Technically Incorrect offers a slightly twisted take on the tech that's taken over our lives.
Greece and Puerto Rico are teetering on the verge of disaster and perhaps that's symbolic of mankind as a whole.
We're quaint schizophrenes, on the one hand believing we're very clever, but on the other not being able to charge a phone for more than a day.
And now we're delighting in making machines that will soon be far smarter than we are.
Some can't wait for the day. Others,, fear that we'll be destroyed in the process.
Now another British professor has professed his deep fears. Dr. Stuart Armstrong spends all his days worried about the future. He is, indeed, part of Oxford University's Future of Humanity Institute.
And the thing he's worried about most is that he'll soon be shoved into a coffin and place on a heroin drip.
No, I'm not revealing anything about his personal proclivities. It's just that, as the Telegraph reports, he was speaking at a debate in London organized by research company Gartner and he painted a picture of the future in shades of black.
He said that humans has always had the upper hand because they'd always been smarter. However: "When machines become smarter than humans, we'll be handing them the steering wheel."
The question is how will they decide to drive.
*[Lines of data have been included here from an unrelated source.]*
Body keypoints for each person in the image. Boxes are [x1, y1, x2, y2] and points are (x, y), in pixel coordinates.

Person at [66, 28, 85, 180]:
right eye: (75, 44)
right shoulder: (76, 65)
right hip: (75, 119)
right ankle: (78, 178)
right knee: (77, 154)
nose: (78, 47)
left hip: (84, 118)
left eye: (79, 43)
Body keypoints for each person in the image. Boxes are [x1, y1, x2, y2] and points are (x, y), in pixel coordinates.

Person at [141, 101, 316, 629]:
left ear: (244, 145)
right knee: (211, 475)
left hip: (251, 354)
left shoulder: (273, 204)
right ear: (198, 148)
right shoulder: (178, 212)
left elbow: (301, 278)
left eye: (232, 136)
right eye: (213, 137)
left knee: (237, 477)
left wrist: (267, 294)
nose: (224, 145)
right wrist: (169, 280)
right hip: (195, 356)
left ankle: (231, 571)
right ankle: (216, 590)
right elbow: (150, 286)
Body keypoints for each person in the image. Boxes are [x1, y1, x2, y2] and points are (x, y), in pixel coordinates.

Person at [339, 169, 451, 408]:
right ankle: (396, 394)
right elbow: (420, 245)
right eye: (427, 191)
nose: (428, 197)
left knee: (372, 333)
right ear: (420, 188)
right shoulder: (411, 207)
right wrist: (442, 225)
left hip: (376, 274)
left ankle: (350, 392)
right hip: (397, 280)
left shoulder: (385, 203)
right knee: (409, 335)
What principles of thought will dominate their decision-making?
Armstrong fears, for example, that being told to keep humans "safe and happy," the robots might "entomb everyone in concrete coffins on heroin drips."
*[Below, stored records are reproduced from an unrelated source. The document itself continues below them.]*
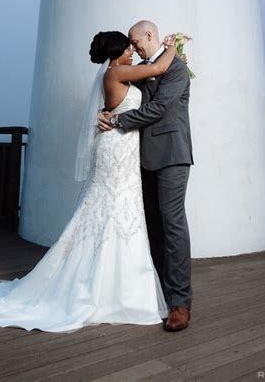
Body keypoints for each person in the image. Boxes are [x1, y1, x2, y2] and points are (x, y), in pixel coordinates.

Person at [0, 31, 176, 333]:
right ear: (117, 52)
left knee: (117, 209)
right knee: (115, 207)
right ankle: (114, 292)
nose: (132, 51)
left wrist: (104, 112)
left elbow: (133, 95)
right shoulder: (119, 70)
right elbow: (159, 69)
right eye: (128, 47)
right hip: (115, 150)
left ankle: (114, 287)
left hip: (120, 147)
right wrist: (174, 47)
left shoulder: (118, 74)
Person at [98, 20, 193, 332]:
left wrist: (117, 121)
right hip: (139, 159)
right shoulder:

Yes, we'd be permanently trapped in the 1960s. (At least the music would be good.)
His fear revolves around the concept of Artificial General Intelligence. This is when robots aren't merely task-specific in their actions, but are given a more general power over life.
They might think like super-nerds, rather than humans with, say, a heart. For example, being asked to "prevent human suffering" they might see the optimal decision as putting everyone out of their misery.
Yes, literally. By killing everyone.
The way Armstrong defines the problem is quite similar to the way some humans are already confused by the decision-making of the techie crowd.
He said: "You can give AI controls, and it will be under the controls it was given. But these may not be the controls that were meant."
We often know the meaning of things without articulating them. But in communicating with machines, we will have to find the best ways of articulating optimal behavior that we have. These may not be optimal articulations.
Armstrong fears that these changes are coming rather more quickly than people realize. This, for me at least, makes the idea of disappearing to a remote island increasingly attractive.
Perhaps one shouldn't worry. Perhaps we'll run out of natural resources to power the robots before the robots have the resources to have complete power over us.